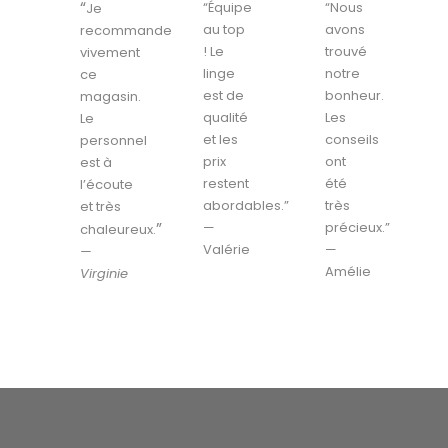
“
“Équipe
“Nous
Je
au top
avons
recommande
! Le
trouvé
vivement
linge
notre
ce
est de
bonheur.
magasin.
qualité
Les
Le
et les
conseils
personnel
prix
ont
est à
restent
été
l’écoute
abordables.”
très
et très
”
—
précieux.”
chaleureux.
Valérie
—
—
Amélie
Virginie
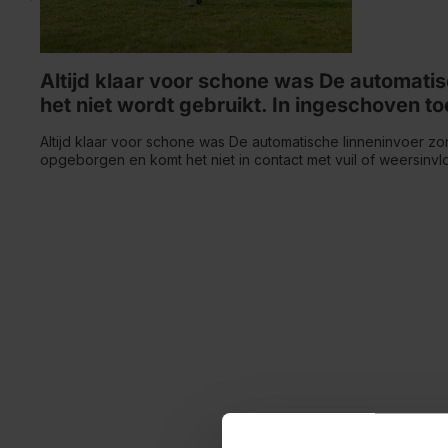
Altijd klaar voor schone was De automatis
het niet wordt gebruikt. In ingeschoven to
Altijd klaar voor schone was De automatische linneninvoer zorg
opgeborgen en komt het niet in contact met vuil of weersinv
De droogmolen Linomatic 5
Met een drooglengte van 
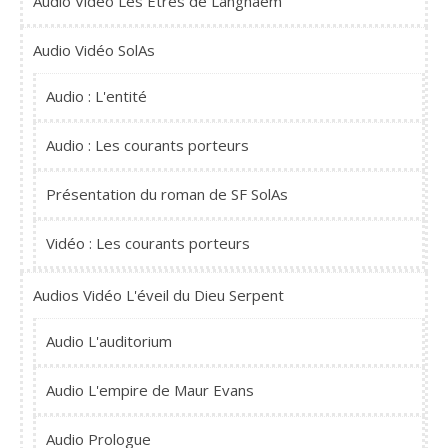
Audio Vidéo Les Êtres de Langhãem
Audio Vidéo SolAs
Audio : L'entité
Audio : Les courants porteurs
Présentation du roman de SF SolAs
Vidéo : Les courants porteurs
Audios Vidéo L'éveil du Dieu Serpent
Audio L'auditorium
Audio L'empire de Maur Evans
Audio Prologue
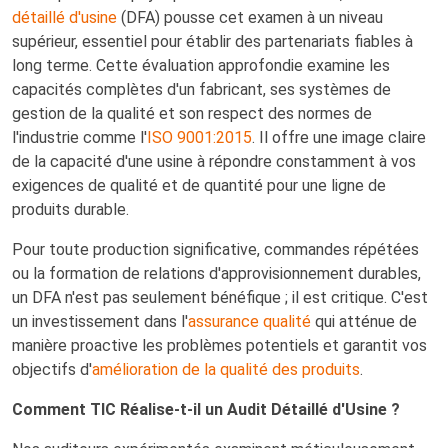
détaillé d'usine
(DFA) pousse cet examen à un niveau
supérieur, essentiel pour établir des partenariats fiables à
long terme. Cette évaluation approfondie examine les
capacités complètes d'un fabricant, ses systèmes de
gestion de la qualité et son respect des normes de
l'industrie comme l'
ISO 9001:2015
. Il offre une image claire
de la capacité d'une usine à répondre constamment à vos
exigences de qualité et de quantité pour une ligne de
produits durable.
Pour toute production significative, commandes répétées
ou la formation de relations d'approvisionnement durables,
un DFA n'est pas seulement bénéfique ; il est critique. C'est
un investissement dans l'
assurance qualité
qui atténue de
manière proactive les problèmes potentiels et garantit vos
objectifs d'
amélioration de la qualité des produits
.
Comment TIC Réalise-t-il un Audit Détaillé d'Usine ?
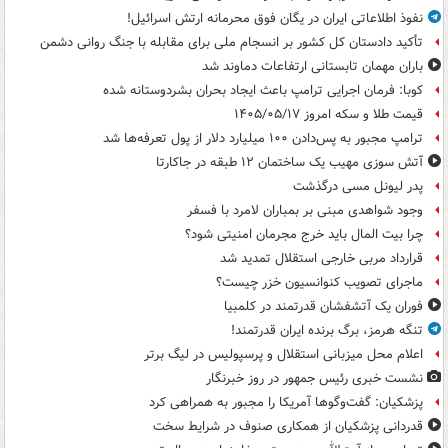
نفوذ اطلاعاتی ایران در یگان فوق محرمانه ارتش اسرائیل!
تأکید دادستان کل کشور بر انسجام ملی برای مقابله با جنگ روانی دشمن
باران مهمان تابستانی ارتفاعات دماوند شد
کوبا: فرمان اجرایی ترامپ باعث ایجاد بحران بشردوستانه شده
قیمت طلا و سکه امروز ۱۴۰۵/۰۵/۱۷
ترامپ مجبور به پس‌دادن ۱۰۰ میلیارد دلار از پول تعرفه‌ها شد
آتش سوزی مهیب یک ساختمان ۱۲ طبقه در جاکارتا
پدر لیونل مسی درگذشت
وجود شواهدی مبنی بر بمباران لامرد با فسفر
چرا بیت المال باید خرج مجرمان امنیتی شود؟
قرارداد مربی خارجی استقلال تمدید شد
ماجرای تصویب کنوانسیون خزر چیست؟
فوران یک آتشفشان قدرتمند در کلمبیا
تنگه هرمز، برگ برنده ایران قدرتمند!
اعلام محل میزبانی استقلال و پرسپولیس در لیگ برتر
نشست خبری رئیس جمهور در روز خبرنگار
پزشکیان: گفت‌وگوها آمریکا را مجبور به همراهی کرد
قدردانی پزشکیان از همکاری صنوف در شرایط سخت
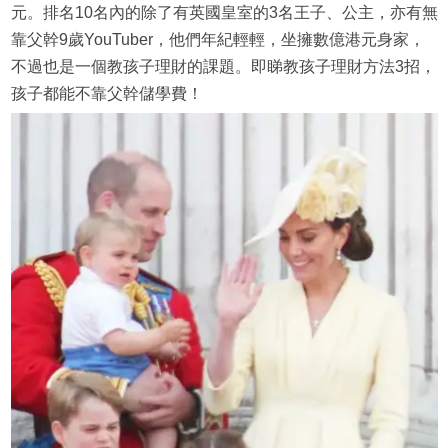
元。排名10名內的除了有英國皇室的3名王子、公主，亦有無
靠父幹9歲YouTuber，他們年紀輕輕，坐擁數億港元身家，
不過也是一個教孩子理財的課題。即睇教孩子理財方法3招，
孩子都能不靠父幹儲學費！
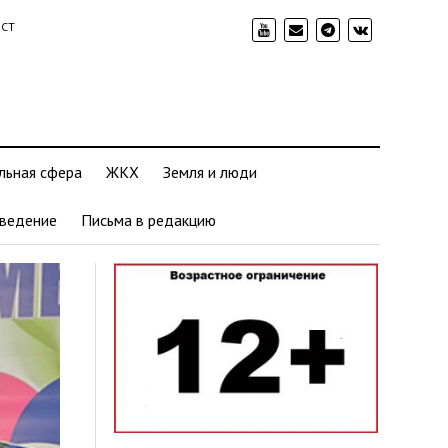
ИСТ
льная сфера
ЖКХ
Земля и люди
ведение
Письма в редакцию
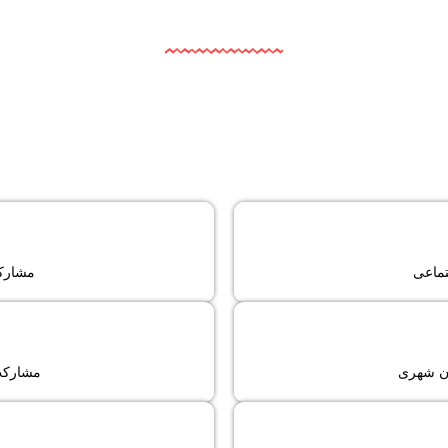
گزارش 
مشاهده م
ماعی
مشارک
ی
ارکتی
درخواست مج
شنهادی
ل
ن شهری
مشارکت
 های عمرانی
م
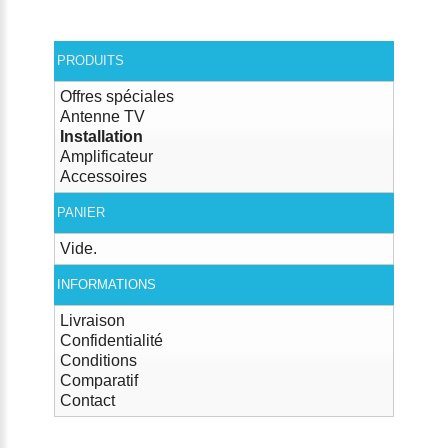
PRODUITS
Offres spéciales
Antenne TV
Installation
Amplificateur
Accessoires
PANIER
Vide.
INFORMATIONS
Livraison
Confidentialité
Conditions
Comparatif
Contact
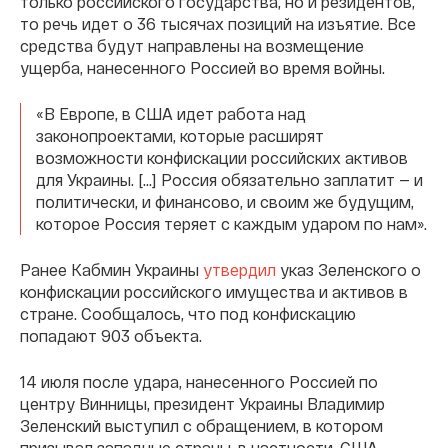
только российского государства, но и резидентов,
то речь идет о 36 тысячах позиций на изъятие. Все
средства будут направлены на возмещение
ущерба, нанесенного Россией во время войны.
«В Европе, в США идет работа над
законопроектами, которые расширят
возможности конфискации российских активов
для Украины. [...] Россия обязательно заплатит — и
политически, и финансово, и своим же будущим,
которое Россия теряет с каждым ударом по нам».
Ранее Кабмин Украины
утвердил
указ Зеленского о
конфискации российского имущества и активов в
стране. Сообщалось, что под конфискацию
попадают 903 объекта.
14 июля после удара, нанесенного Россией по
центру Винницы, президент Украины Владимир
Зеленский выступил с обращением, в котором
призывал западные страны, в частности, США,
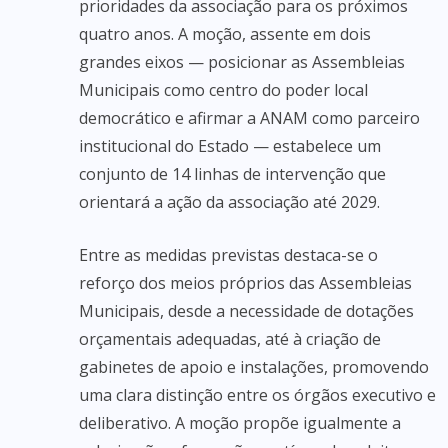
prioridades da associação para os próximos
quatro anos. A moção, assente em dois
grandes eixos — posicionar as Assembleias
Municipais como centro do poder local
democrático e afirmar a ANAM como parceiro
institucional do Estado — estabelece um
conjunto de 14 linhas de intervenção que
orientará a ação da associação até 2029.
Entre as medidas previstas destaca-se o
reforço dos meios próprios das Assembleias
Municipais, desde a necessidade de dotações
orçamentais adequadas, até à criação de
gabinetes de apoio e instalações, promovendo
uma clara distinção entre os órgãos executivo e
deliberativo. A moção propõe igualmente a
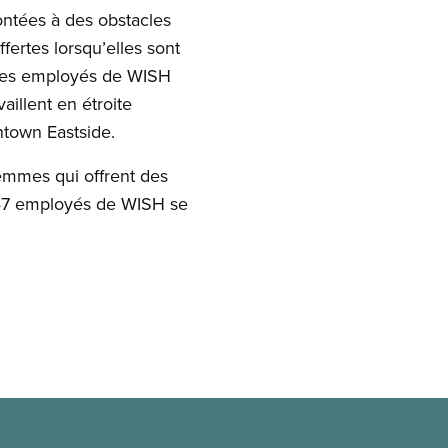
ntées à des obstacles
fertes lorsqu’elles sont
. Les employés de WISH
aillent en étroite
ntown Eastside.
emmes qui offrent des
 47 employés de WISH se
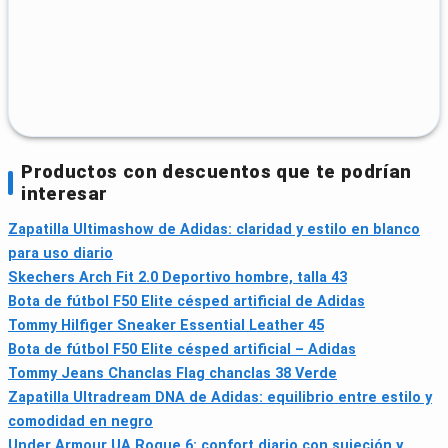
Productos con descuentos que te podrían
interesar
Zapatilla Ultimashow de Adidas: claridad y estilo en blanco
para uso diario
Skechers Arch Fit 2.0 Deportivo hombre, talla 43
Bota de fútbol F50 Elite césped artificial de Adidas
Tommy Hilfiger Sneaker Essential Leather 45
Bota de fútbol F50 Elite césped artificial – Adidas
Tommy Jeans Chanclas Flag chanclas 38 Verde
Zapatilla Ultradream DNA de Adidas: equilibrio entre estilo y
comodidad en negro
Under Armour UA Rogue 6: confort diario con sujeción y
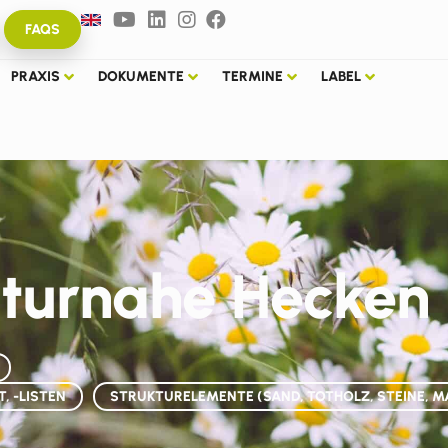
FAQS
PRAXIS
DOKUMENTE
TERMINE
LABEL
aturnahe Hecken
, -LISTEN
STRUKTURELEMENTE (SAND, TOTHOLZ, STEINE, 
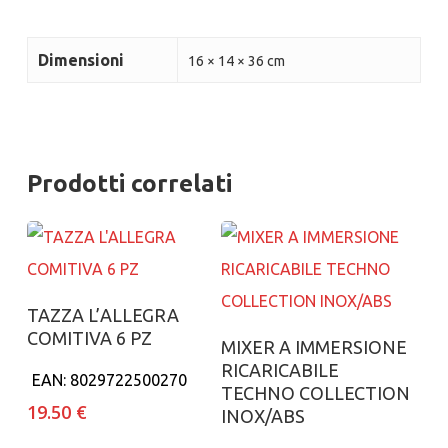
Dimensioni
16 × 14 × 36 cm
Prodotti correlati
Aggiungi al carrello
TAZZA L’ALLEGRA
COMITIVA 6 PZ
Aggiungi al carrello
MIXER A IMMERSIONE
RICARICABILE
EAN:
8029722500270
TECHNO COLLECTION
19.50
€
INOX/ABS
---*---
Return the lines exactly as they stand, from the start of the entries through the line holding "capacités complètes d'un"; omit the pictures.

**Task output**
“
“Équipe
“Nous
Je
au top
avons
recommande
! Le
trouvé
vivement
linge
notre
ce
est de
bonheur.
magasin.
qualité
Les
Le
et les
conseils
personnel
prix
ont
est à
restent
été
l’écoute
abordables.”
très
et très
”
—
précieux.”
chaleureux.
Valérie
—
—
Amélie
Virginie
Altijd klaar voor schone was De automatis
het niet wordt gebruikt. In ingeschoven to
Altijd klaar voor schone was De automatische linneninvoer zorg
opgeborgen en komt het niet in contact met vuil of weersinv
De droogmolen Linomatic 5
Met een drooglengte van 
Audio Vidéo Les Êtres de Langhãem
Audio Vidéo SolAs
Audio : L'entité
Audio : Les courants porteurs
Présentation du roman de SF SolAs
Vidéo : Les courants porteurs
Audios Vidéo L'éveil du Dieu Serpent
Audio L'auditorium
Audio L'empire de Maur Evans
Audio Prologue
détaillé d'usine
(DFA) pousse cet examen à un niveau
supérieur, essentiel pour établir des partenariats fiables à
long terme. Cette évaluation approfondie examine les
capacités complètes d'un fabricant, ses systèmes de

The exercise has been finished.